Write what you know

As someone who has written every day for most of his life (from age 14), getting a topic about which to write is seldom a task.  This morning however I deliberated beyond my normal 15 minutes and decided instead to do other things for the remainder of the day before tackling the manuscript. I contemplated everything from humour to war to bodily functions.

But it wasn’t until I awoke to an obvious detail that I found my treasure.  Today is the 15th of August.  Everything about me – the bountiful corn fields, the cooling atmospheric temperature, the yellow flowers in the distant field, the returning retail congregations in the city – they all point to one salient fact: the summer is nearly over!  And as much as you may protest that there still remains Indian Summer (if that’s not now too gauche an idiom for popular usage) or that October can prove to be a very fine month, the middle of August marks the dénouement, the downward projection of all things summer.
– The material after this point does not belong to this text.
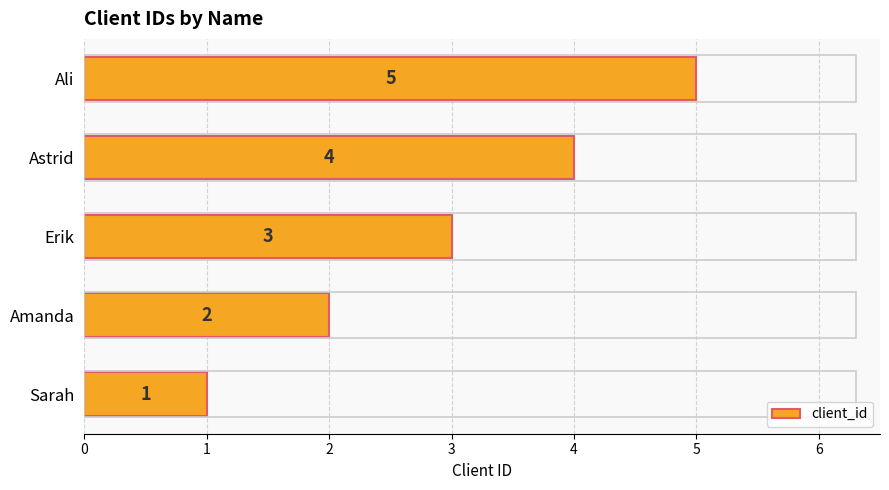

Count the values in the range 2 to 4.

3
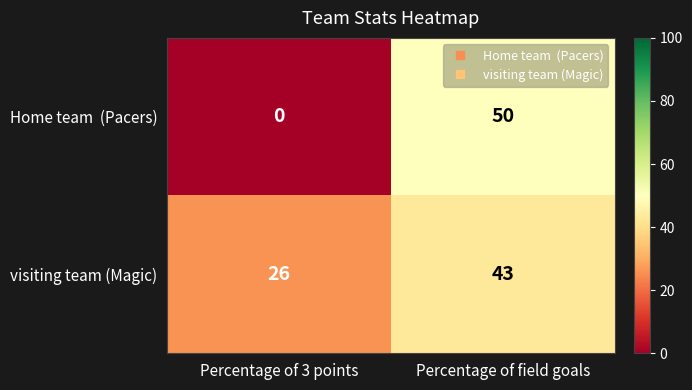

At which label is visiting team (Magic) closest to 34?

Percentage of 3 points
Not atypically summer is – for those of us devoted to other than farming – a time for vacation, recreation and events with family (cottages, weddings, travel); it is golfing, boating and fishing.  It all transpires when the weather is fine and desirable.  But as soon as the advent of schooling arises on the horizon and the air is overnight crisper, everything else changes! It’s then about getting ready for classes – a cosmetic alternative directed more to the person involved than to the subject of study.  Shopping replaces the allure of doing anything on the lake no matter how romantic.

Though it does not matter that there is a shift away from strictly summer habits, it stands as a more pensive seasonal change than, say, winter or spring. The lapse into autumn is a sometimes mournful process – one which historically has been both evocative and inspiring. The biological and agricultural shifts of their own nature similarly predict a decline. It becomes a time to rediscover your favourite woollen sweater; safely to adapt to sweat pants; contemplate switching footwear; vaguely thinking of snow removal from the car mats (and wondering whether the premium carpets and/or the rubber replacements ought to be ordered from GM), finally staring at my desk for more than required, then admitting there is nothing to be done – just put on that sweater and read a good book.
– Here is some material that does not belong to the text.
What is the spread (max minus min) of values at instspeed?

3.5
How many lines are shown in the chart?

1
As fortune would have it, there is no immediate rush for me to fulfill the transition from summer to fall (though I must confess the overnight temperature drop and the crispness of everything in sight has unwittingly invoked its own irreversible and mesmeric drama). Insinuating Nature’s impositions and alterations may be precipitous; but there is no value in delay. Yet having to convince others is at times no small task.  I say “others” because I haven’t (yet) to endure dread; so, frankly, there is nothing either good or bad (about any change) that overwhelms me negatively. But transitions are for some a metaphorical adjustment of insurmountable obstacles.  It is I reckon useless to urge others to forego and forget. Jumping the line freshly subscribed is treacherous at best for those who have suffered the sometimes violent content of change and metamorphosis. Nor does it help to dismiss the infection – that only makes a mockery of the aspirant. The best we can do is sit and shut up.

We have only lately suffered unimaginable losses – a young boy who fell off his bicycle and was crushed to death beneath a passing school bus; a young woman upon whom a rogue branch fell from a tree, striking her and causing damages from which she never survived – and we know some of the family involved – so the losses affect us all deeply. It is a sad community affair. How to assist those who have carried the burden of such loss is impossible.

It was about these and other matters that I pondered today, wondering how I might deliver to you, my dear Reader, some small board from which to spring. Or should I say, to Autumn; or, to Winter?